Wolfman really wanted to impress the guys so he told them how popular he was.  He

described a few of the many friends he had, and then he started namedropping.  He

started namedropping Dracula.  He said, “I know Dracula” He would tell stories about

how he went on vacation with Dracula.  After a bit they got comfortable with themselves

and they told each other what their wildest dreams were.  Peter, Carlito and Mark wanted

to start their own clothing line.  Wolfman told the guys that he wanted to become a movie

star.  He said that he was worried that he would not make it because he was so furry. 

After dinner, they took Wolfman to the salon and got him a body wax.  The woman put

the wax everywhere but his head.  “F-FF” went the wax. 
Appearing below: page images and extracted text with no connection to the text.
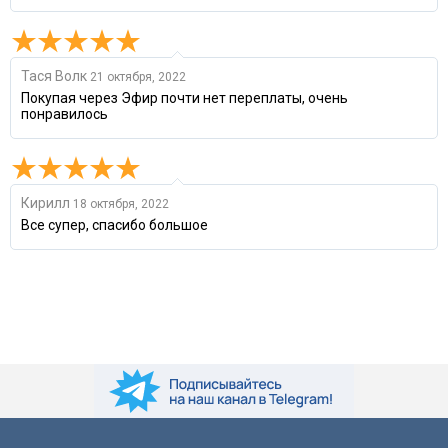
Тася Волк
21 октября, 2022
Покупая через Эфир почти нет переплаты, очень
понравилось
Кирилл
18 октября, 2022
Все супер, спасибо большое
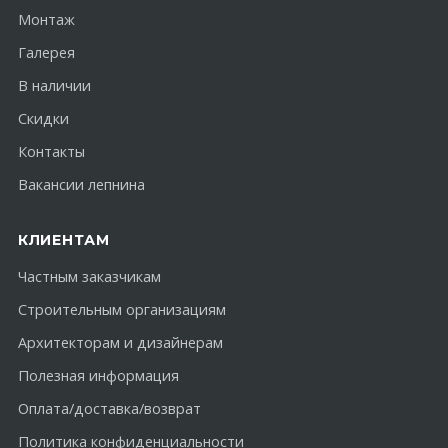
Монтаж
Галерея
В наличии
Скидки
Контакты
Вакансии лепнина
КЛИЕНТАМ
Частным заказчикам
Строительным организациям
Архитекторам и дизайнерам
Полезная информация
Оплата/доставка/возврат
Политика конфиденциальности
“WAAAAHHHHOOOOOOOOO!!!!!” howled Wolfman!  Soon after, he was off to

Hollywood.  Before long he got parts.  He played an action hero, a romantic banker and

a Shakespearian buffoon.   Needless to say, he made money.  From that point on,

Wolfman wore three-piece suits, shined shoes, pressed shirts, professional spectacles,

a tasteful hat, and flawless socks.  Wolfman sent some money back to the guys and they

started their clothing line.  They went back to the bad area and built the clothing factory

there.  The factory gave everyone jobs.  Everyone was paid well with benefits and paid

vacation.  Peter, Carlito and Mark found that brain that was lying in the street.  They took

it home and put it in a jar and nursed it back to health.  It turned out to be a smart brain,

and then it became the Mayor.  Then Wolfman came back to the Bad Area and the four of

them started a positive youth group.